WORK INSTRUCTION: Translate this sentence from the ViSQOL project page below into Spanish: "ViSQOL compares a reference audio signal with a degraded version and outputs a MOS-LQO (Mean Opinion Score - Listening Quality Objective) score on a scale of 1.0 – 5.0."

Skip to main content

ViSQOL - Virtual Speech Quality Objective Listener (Pure Python)

Project description

ViSQOL (Python)

A pure Python implementation of Google's ViSQOL (Virtual Speech Quality Objective Listener) v3.3.3 for objective audio/speech quality assessment.

ViSQOL compares a reference audio signal with a degraded version and outputs a MOS-LQO (Mean Opinion Score - Listening Quality Objective) score on a scale of 1.0 – 5.0.

Features

  • Two modes: Audio mode (music/general audio at 48 kHz) and Speech mode (speech at 16 kHz)
  • High accuracy: 11/11 conformance tests pass against the official C++ implementation
    • Audio mode: 9/10 tests produce identical MOS scores (diff = 0.000000), 1 test diff = 0.000117
    • Speech mode: diff = 0.006715
  • Pure Python: no C/C++ compilation required
  • Minimal dependencies: only 4 pip packages (numpy, scipy, soundfile, libsvm-official)
  • Faster than real-time: Audio RTF ≈ 0.71x, Speech RTF ≈ 0.38x

Installation

pip install numpy scipy soundfile libsvm-official

Or install as a package:

git clone https://github.com/talker93/visqol-python.git
cd visqol-python
pip install -e .

Quick Start

Python API

from visqol import VisqolApi

# Audio mode (default) - for music and general audio
api = VisqolApi()
api.create(mode="audio")
result = api.measure("reference.wav", "degraded.wav")
print(f"MOS-LQO: {result.moslqo:.4f}")

# Speech mode - for speech signals
api = VisqolApi()
api.create(mode="speech")
result = api.measure("ref_speech.wav", "deg_speech.wav")
print(f"MOS-LQO: {result.moslqo:.4f}")

Using NumPy Arrays

import numpy as np
import soundfile as sf
from visqol import VisqolApi

ref, sr = sf.read("reference.wav")
deg, _  = sf.read("degraded.wav")

api = VisqolApi()
api.create(mode="audio")
result = api.measure_from_arrays(ref, deg, sample_rate=sr)
print(f"MOS-LQO: {result.moslqo:.4f}")

Command Line

# Audio mode (default)
python -m visqol -r reference.wav -d degraded.wav

# Speech mode
python -m visqol -r reference.wav -d degraded.wav --speech_mode

# Verbose output (per-patch details)
python -m visqol -r reference.wav -d degraded.wav -v

CLI options:

Flag Description
-r, --reference Path to reference WAV file (required)
-d, --degraded Path to degraded WAV file (required)
--speech_mode Use speech mode (16 kHz, polynomial mapping)

PROVIDED RECORDS:
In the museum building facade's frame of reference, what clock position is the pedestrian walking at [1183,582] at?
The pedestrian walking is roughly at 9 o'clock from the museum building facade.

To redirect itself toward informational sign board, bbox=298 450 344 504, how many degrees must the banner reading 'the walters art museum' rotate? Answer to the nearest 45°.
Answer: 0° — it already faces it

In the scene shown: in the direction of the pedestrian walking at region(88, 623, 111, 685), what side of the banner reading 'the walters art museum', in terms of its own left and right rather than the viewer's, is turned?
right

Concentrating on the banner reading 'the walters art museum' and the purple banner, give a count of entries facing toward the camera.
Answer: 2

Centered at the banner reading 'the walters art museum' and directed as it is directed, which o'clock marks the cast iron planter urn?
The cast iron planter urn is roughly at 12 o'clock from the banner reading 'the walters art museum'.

==

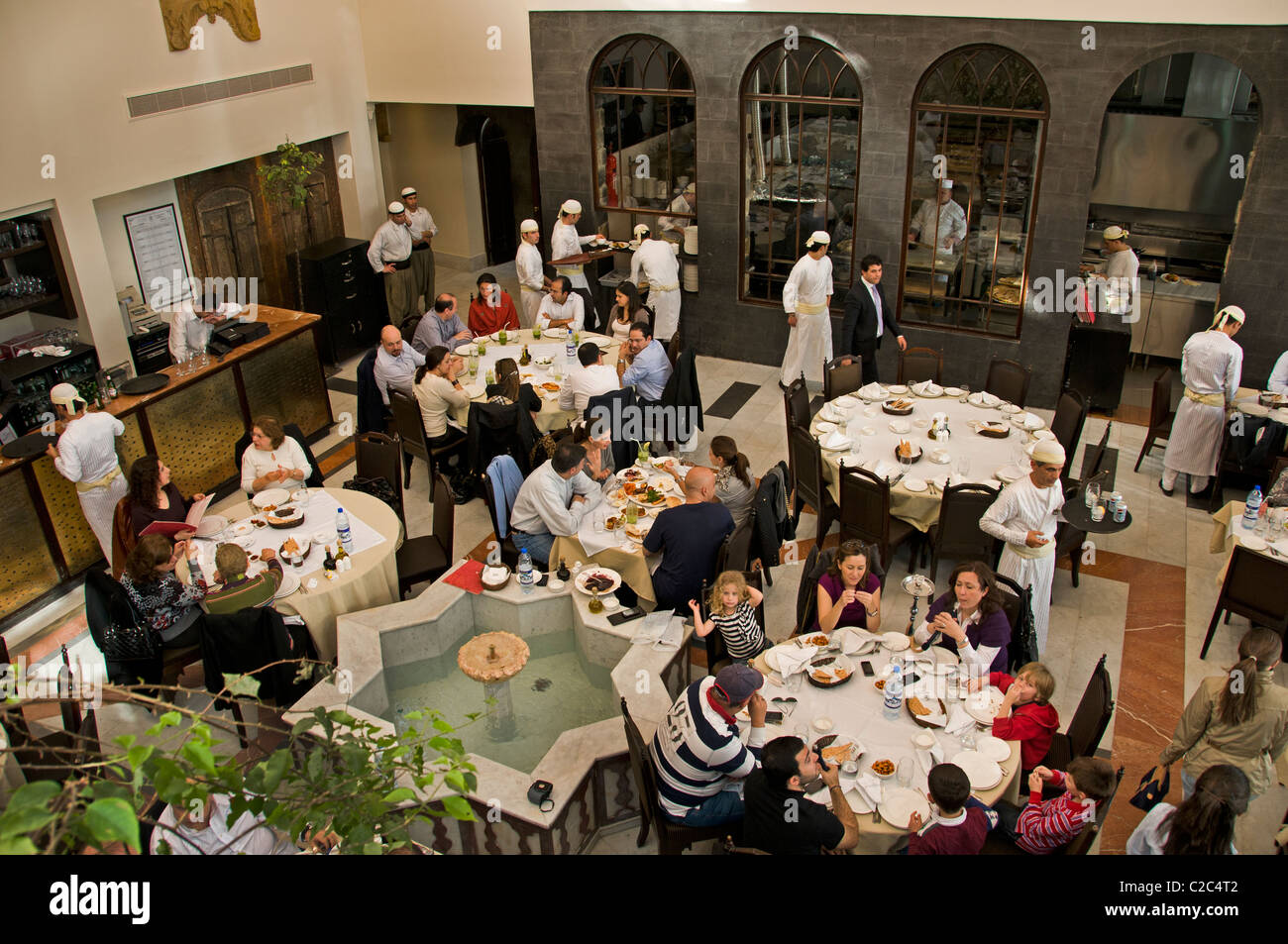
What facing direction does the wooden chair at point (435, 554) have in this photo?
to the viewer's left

* * *

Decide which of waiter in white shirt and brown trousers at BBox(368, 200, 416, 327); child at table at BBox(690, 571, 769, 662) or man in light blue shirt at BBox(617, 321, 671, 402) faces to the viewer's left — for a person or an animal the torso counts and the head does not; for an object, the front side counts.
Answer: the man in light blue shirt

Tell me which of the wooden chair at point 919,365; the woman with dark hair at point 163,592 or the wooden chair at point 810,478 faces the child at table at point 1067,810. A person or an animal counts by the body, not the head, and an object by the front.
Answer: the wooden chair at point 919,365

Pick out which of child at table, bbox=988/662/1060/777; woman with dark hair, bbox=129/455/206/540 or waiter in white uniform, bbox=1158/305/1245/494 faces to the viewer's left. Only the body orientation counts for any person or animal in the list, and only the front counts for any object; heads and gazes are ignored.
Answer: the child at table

EXPECTED ANSWER: ViSQOL compara una señal de audio de referencia con una versión degradada y genera una puntuación MOS-LQO (Mean Opinion Score - Listening Quality Objective) en una escala de 1.0 – 5.0.